Without observability, agents become impossible to debug.

Without evaluation, agents drift.

Without cost controls, agents become expensive experiments.

Security is not optional anymore

The security announcements also stood out. Google is combining Google Threat Intelligence, Security Operations, and Wiz into what it calls Agentic Defense.

The important idea here is that agents create new attack surfaces.

If agents can use tools, attackers will try to poison tools.

If agents can read data, attackers will try to extract data.

If agents can call other agents, attackers will try to exploit the chain.

If agents can execute code, attackers will try to turn them into execution paths.

This is why Agent Identity, Agent Gateway, Model Armor, Wiz, threat detection agents, detection engineering agents, and runtime security all belong in the same conversation as ADK.

Security cannot be a final checklist after the agent is built. It has to be part of the agent architecture.

My honest take

I am excited, but cautiously.

I like that Google is treating agents as systems, not toys. The developer keynote was strongest when it showed the full lifecycle: build, test, remember, debug, deploy, scale, and secure.
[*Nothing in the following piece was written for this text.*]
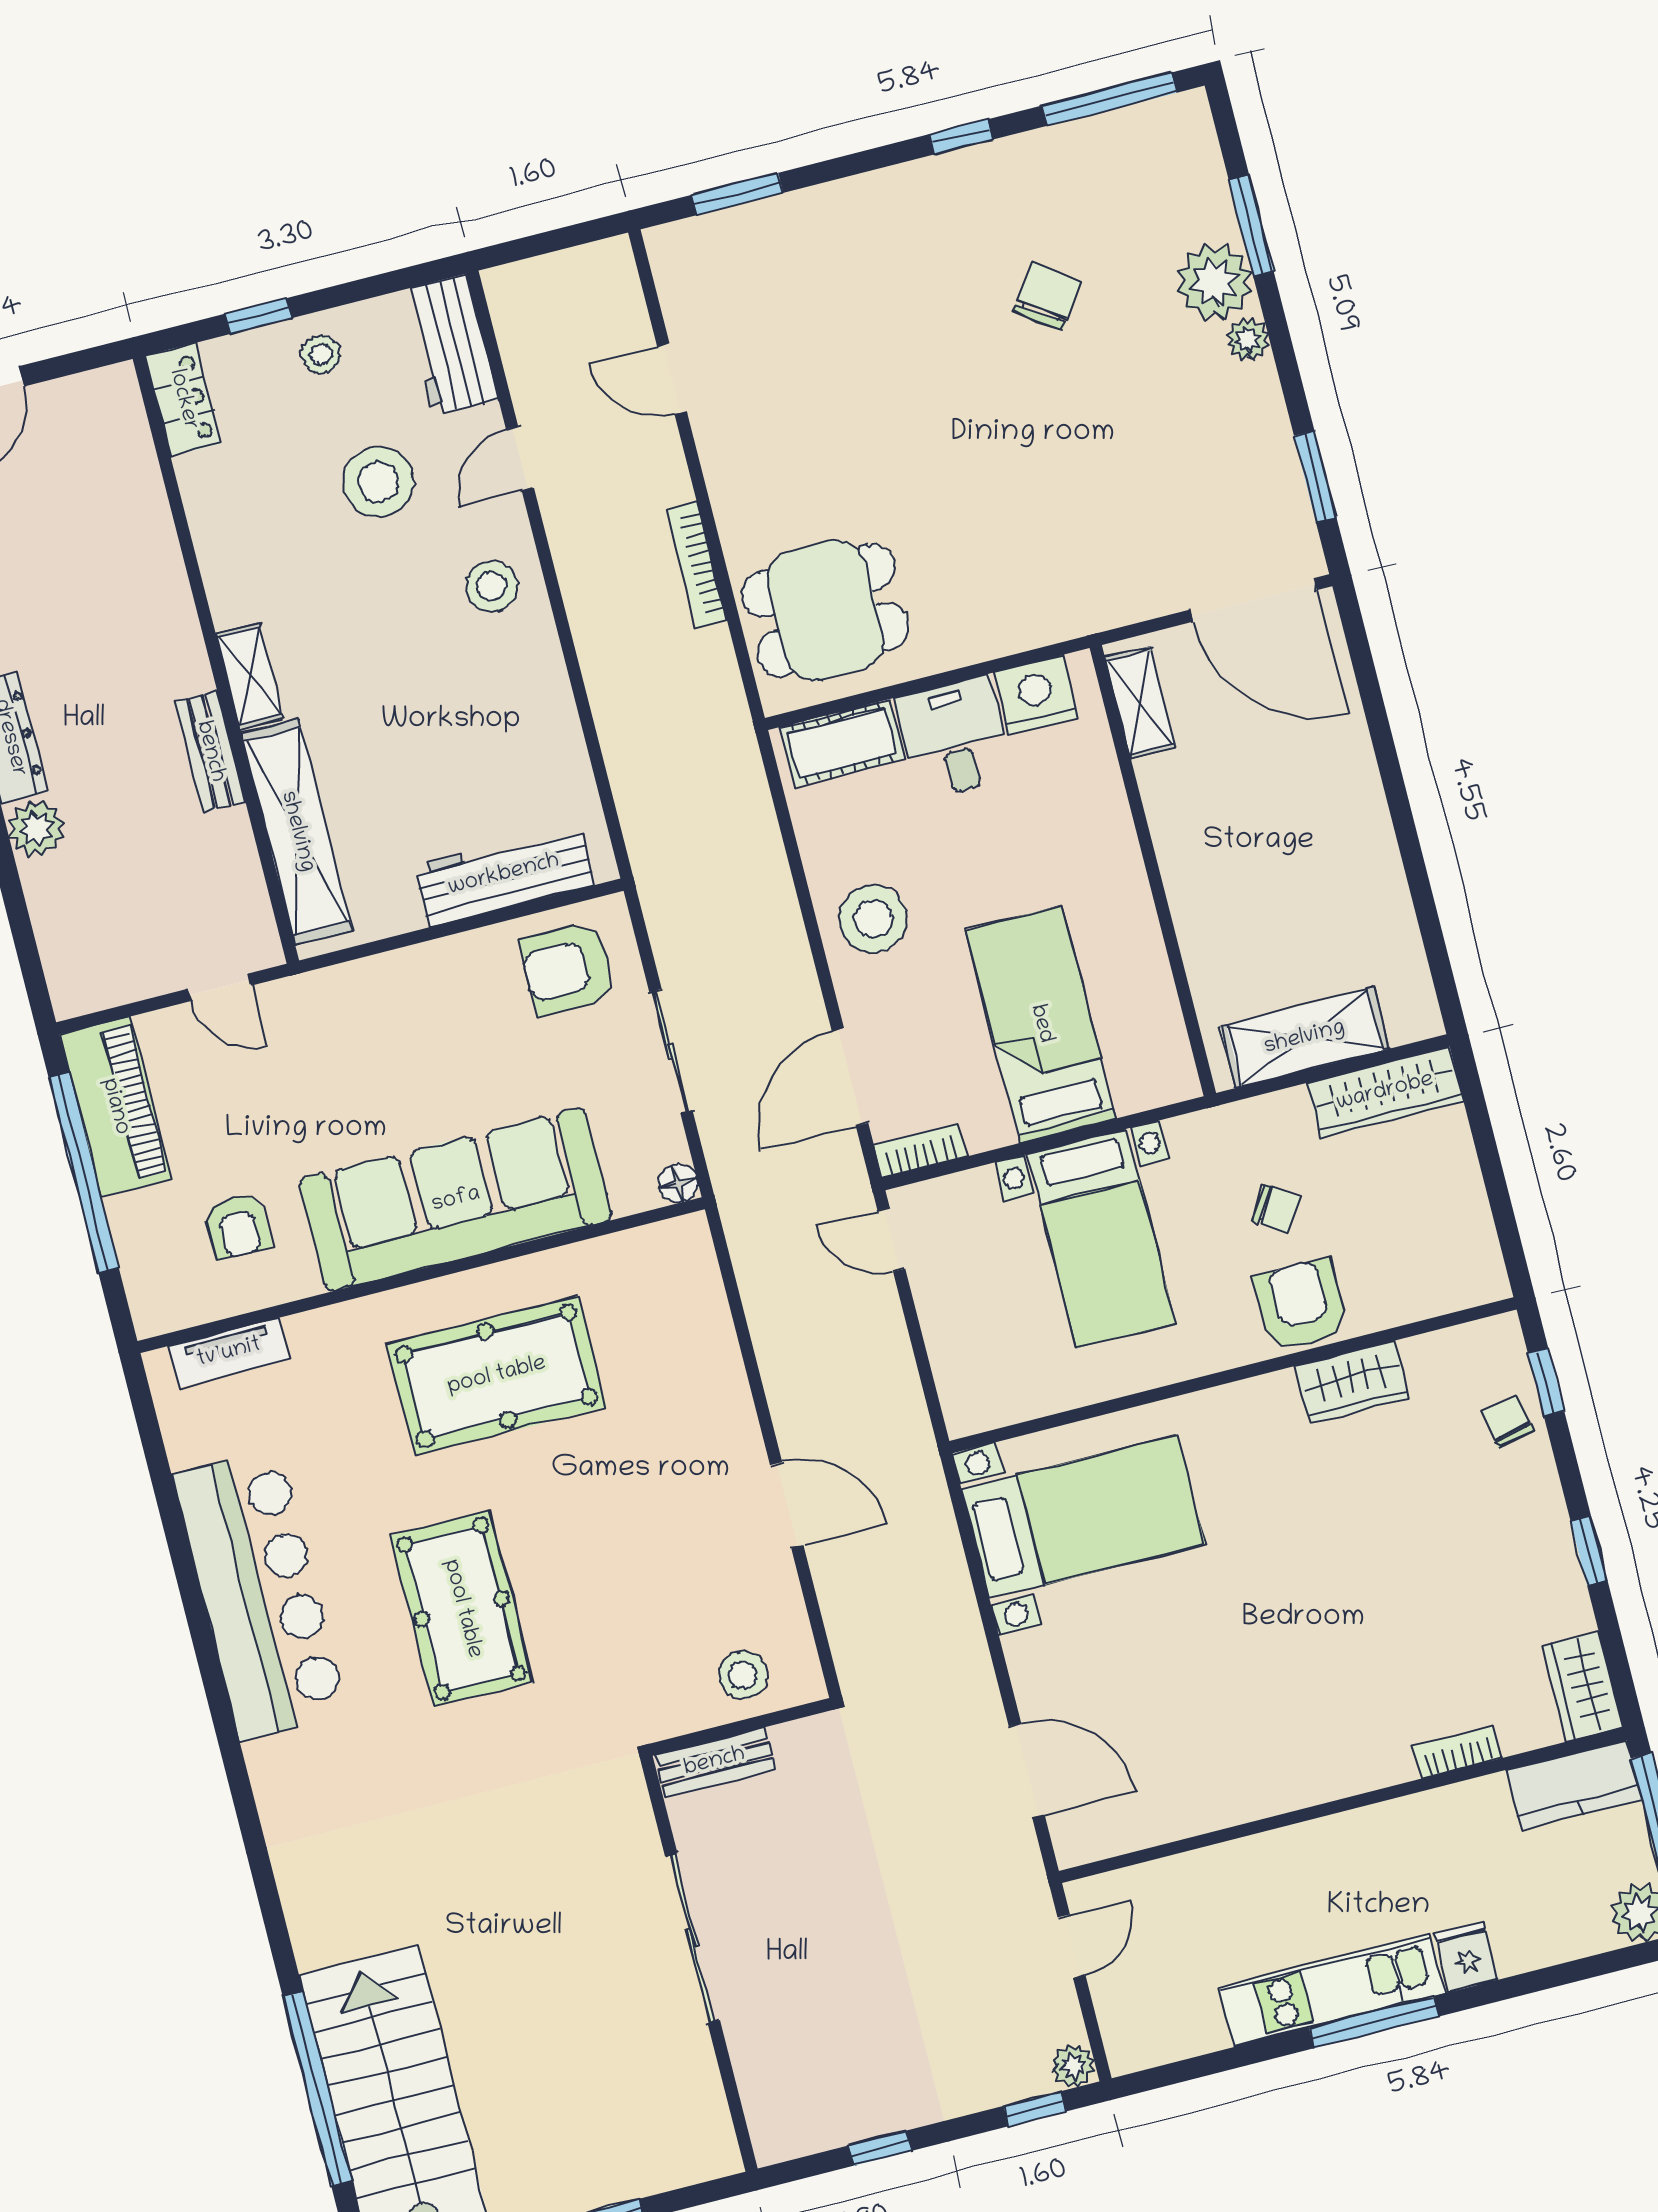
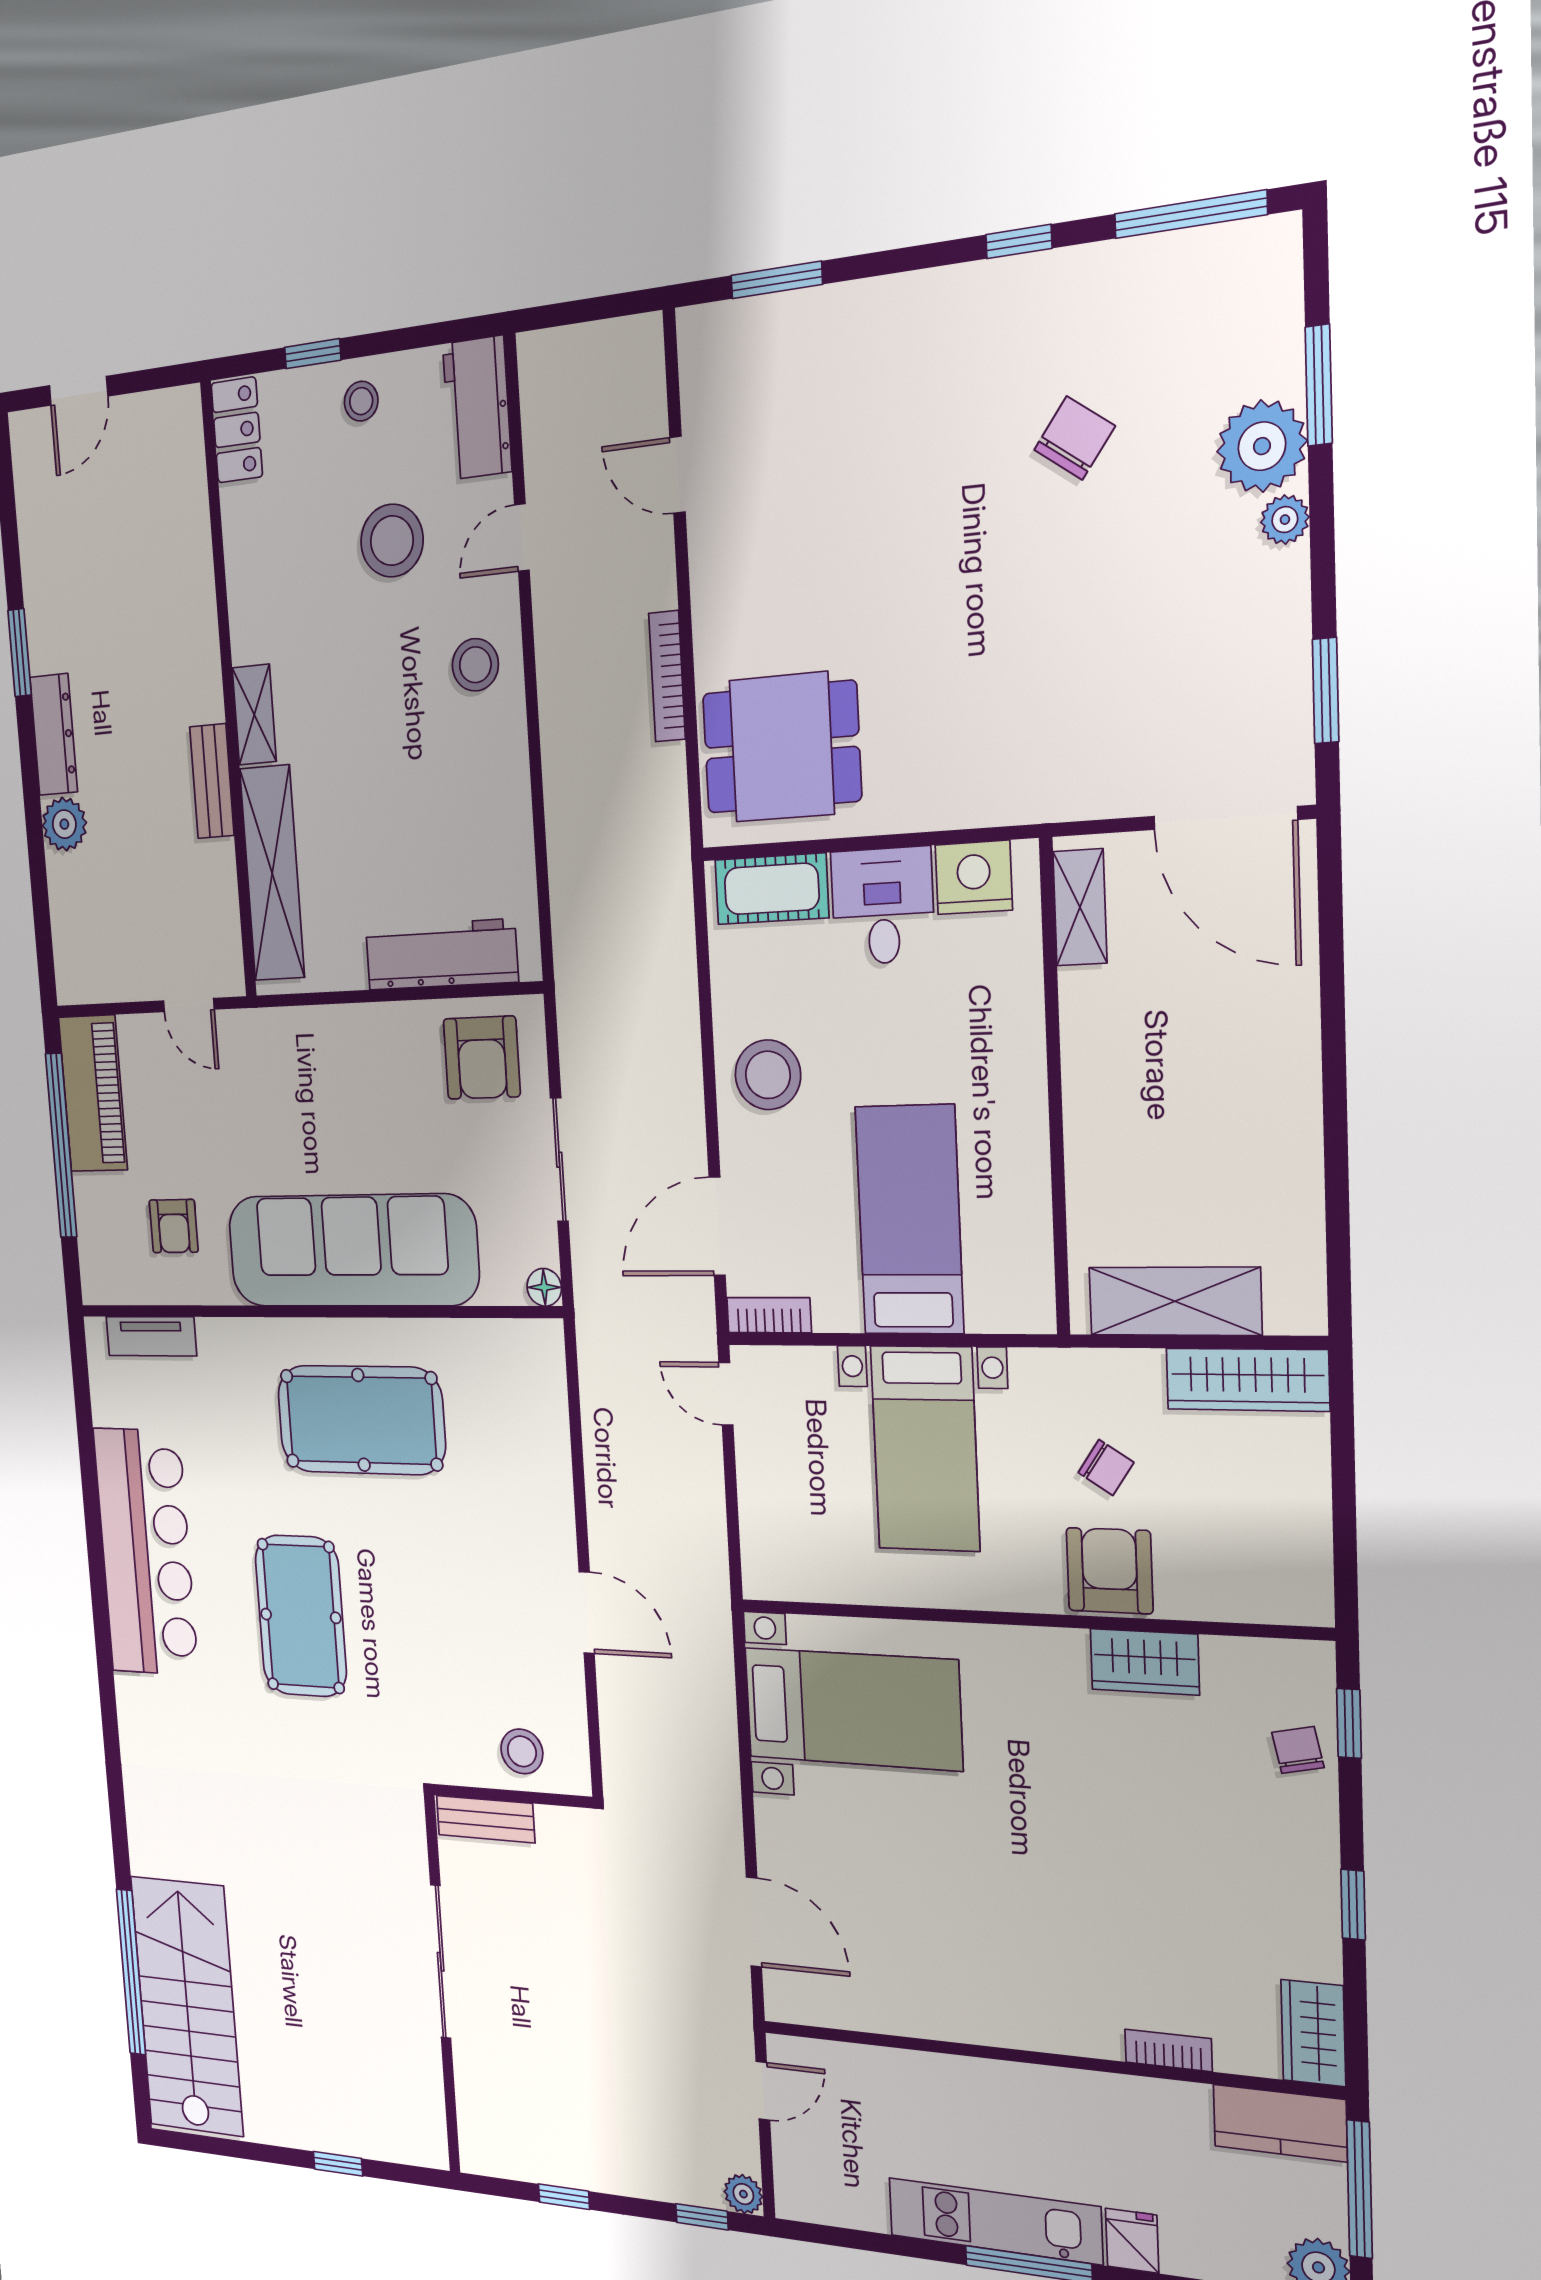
armchair: (568, 968) -> (482, 1058), turned -90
That is the right framing.

But I also think the industry needs to be careful. "Agentic" is becoming a word that gets attached to everything. Not every workflow needs an autonomous agent. Some need a form. Some need a queue. Some need a cron job. Some need a dashboard. Some need better documentation.

The best agent systems will not be the ones that automate the most. They will be the ones that know when to act, when to ask, when to stop, and when to hand control back to a human.
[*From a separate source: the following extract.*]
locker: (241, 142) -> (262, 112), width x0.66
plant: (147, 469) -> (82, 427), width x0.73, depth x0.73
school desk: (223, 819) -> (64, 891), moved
That is why the boring parts matter so much.

The future is not one giant AI agent running a company. The future is probably many small, specialized agents operating inside strict boundaries, with humans still setting intent, reviewing important decisions, and owning the outcome.

Final thought

Google Cloud Next '26 made one thing clear to me:

The agent era will not be won by the flashiest chatbot.

It will be won by the platform that makes agents observable, governable, secure, grounded in real data, and boring enough to trust.

That is a less dramatic story than "AI will do everything."

But for developers, it is a much better one.

Because if agents are going to become part of real software, they need to behave like real software.

And real software needs infrastructure.